Теперь-то он понимает, что произошло. Судя по образованной речи, его собеседник был отнюдь не простым грабителем, а папской ищейкой, собирающей сведения о пропаже драгоценностей из монастыря. А он-то, идиот, рассказал про тайную нишу за спиной Гермеса, бога богатства! Вот собеседник и поверил в его рассказ. Ну а раз узнал что хотел, решил избавиться от художника. Небось его подручные и сбросили Корреджо в овраг. Думали — не выберется. А он выбрался. И пришел домой.

Художник, постанывая, перевернулся и закрыл глаза. В памяти всплыла статная фигура матери настоятельницы из Сан-Паоло.

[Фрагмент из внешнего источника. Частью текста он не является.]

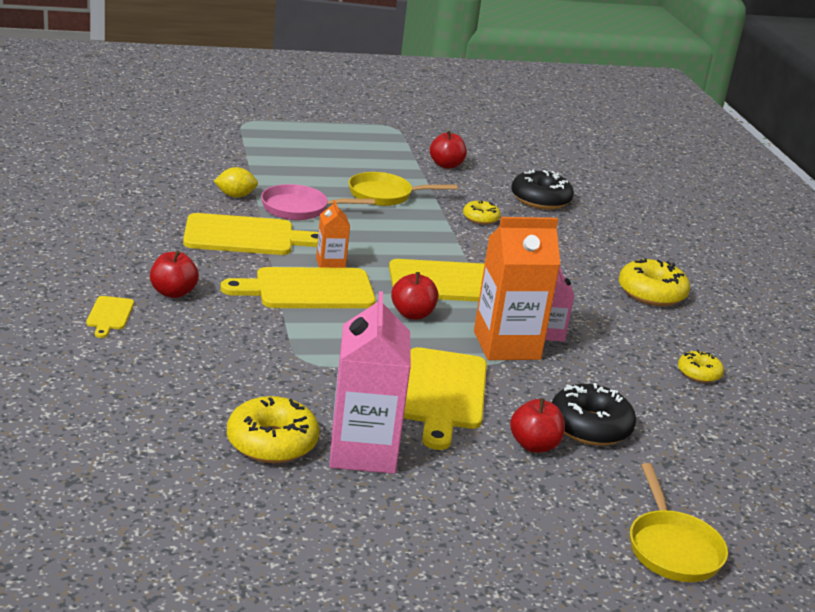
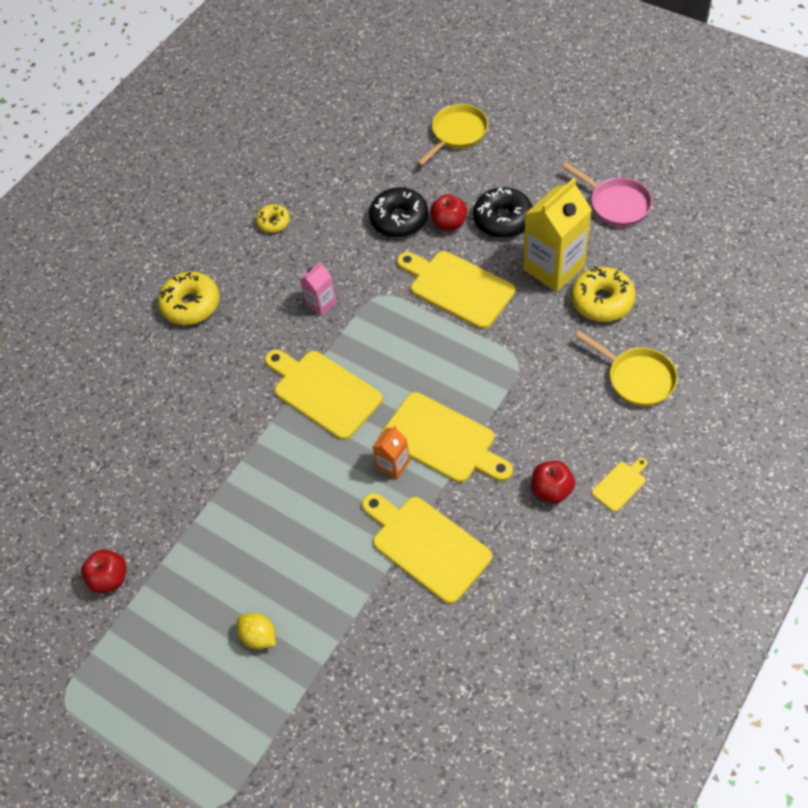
camera: 125 degrees left, 30 degrees up
(235, 196) = (375, 626): yellow lemon -> yellow lemon (259, 636)
(299, 209) = (337, 569): pink pan -> pink pan (616, 204)
(363, 451) = (554, 268): pink carton -> yellow carton
(384, 195) = (233, 552): yellow pan -> yellow pan (637, 378)
(412, 314) = (394, 371): red apple -> none
(442, 393) = (457, 287): yellow cutting board -> yellow cutting board turned 105 degrees counterclockwise
(480, 218) = (193, 467): yellow donut -> none
(506, 345) = (365, 307): orange carton -> none
(540, 200) = (102, 468): black donut -> black donut (503, 219)

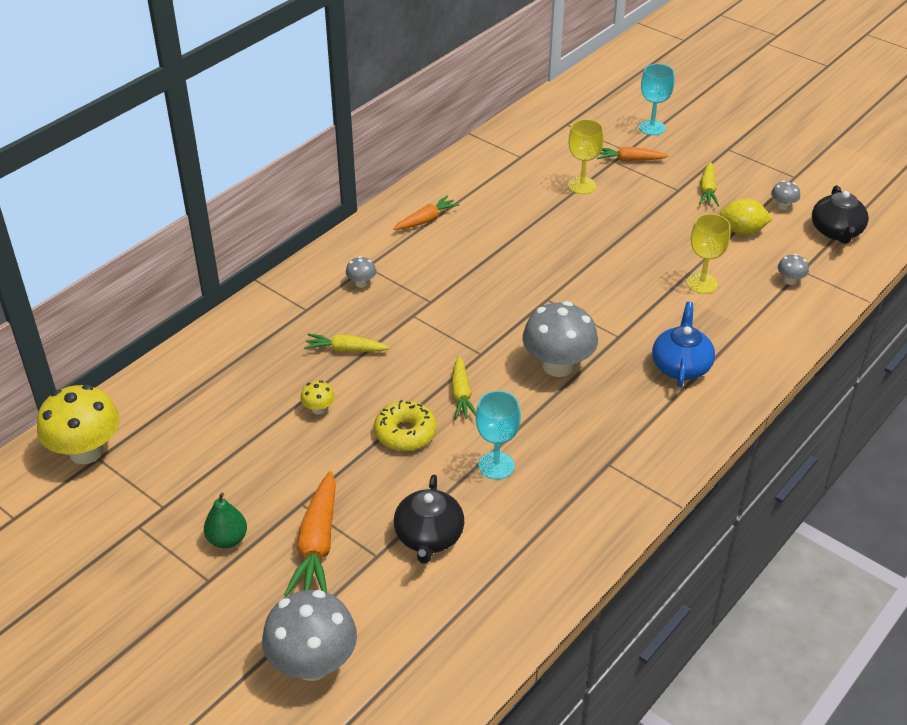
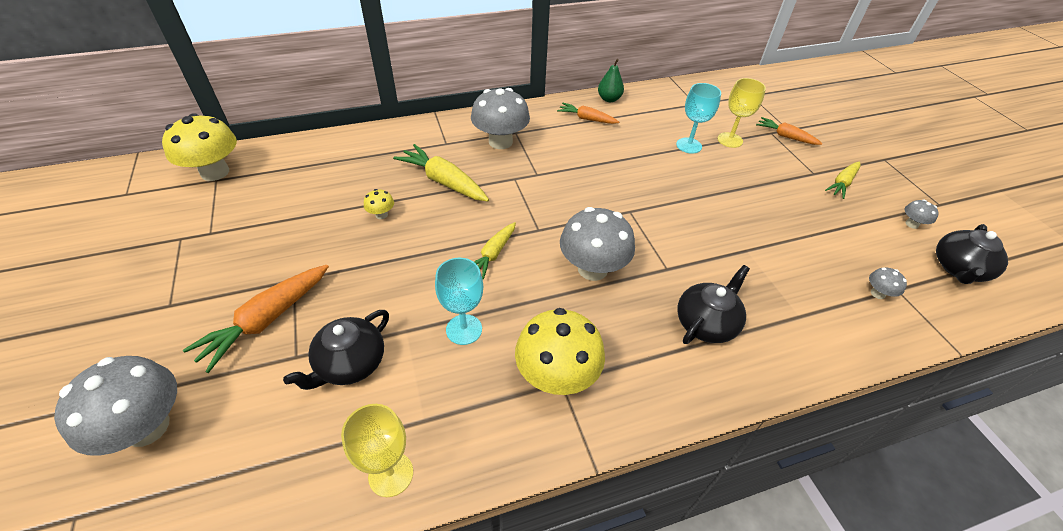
camera: 30 degrees right, 5 degrees up
(227, 539) = (217, 280): green pear -> green pear (609, 99)
(346, 350) = (443, 181): yellow carrot -> yellow carrot, size x1.60
(361, 283) = (500, 142): grey mushroom -> grey mushroom, size x2.26
(405, 433) = (422, 264): yellow donut -> none
(426, 220) = (586, 119): orange carrot -> orange carrot turned 150 degrees counterclockwise
(600, 461) = (556, 376): none -> yellow mushroom
(652, 128) = (823, 121): turquoise goblet -> turquoise goblet (689, 145)
(681, 366) = (706, 323): blue teapot -> black teapot
(702, 283) = (782, 257): yellow goblet -> yellow goblet (391, 474)
(742, 231) = (854, 229): yellow lemon -> none

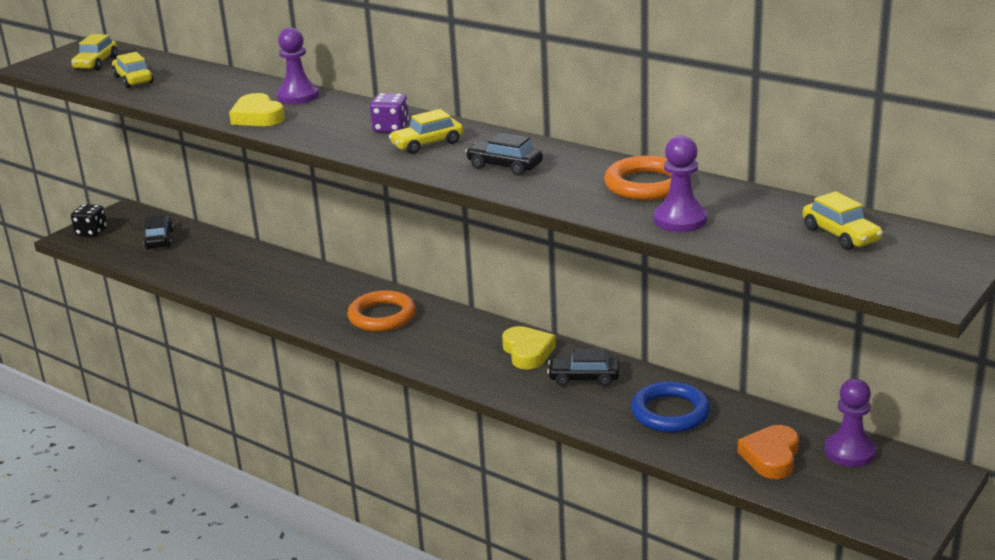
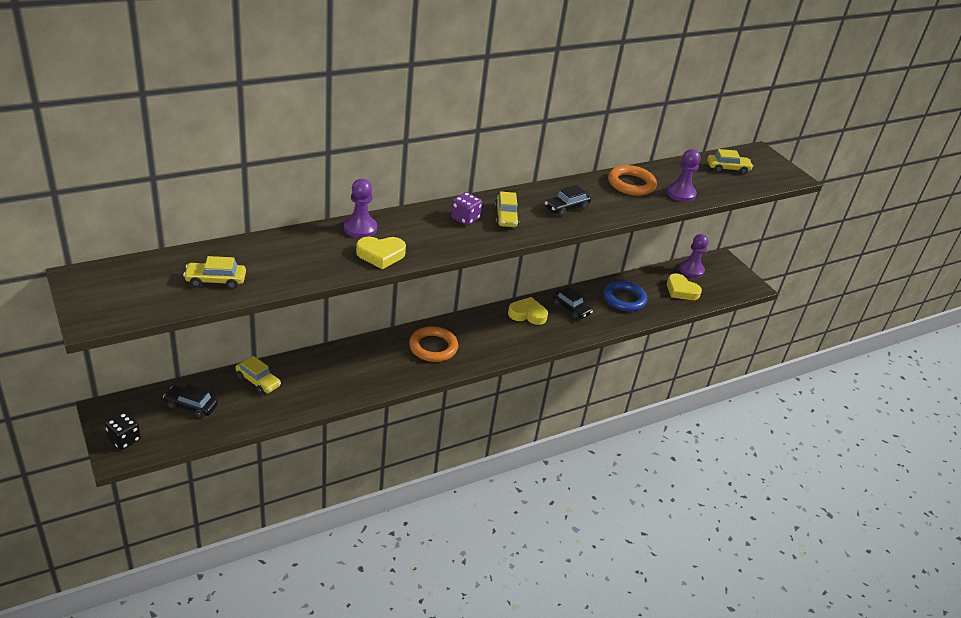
camera: 70 degrees left, 10 degrees up
(96, 63) = (140, 286): yellow car -> yellow car (258, 381)
(584, 378) = (571, 309): black car -> black car turned 75 degrees counterclockwise
(771, 457) = (681, 290): orange heart -> yellow heart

«Вот здесь напиши мне Диану, богиню-охотницу. Пусть она правит колесницей», — говорила она. «Но, матушка! — возразил Антонио. — На таком узком простенке не уместится богиня и колесница». — «И не надо! Напиши Диану, которая держит вожжи, словно указывая рукой на дверь напротив». — «А где же кони?» — «Ускакали! — засмеялась мать Джованна. — Только задние копыта блестят. Так и изобрази, чтоб сразу было видно, чего не хватает». Корреджо понимал с трудом, переспрашивая: «А чего не хватает, матушка?» Настоятельница опять смеялась: «Неужто не уразумел? Лошади головы не хватает с уздечкой да сбруей!» Все это было слишком мудрено для живописца. А настоятельница словно подтрунивала над его непониманием: «Главное, чтобы было понятно направление, где искать». — «Что искать?» — удивился Антонио. «Не твоего ума дело! Ты рисуй».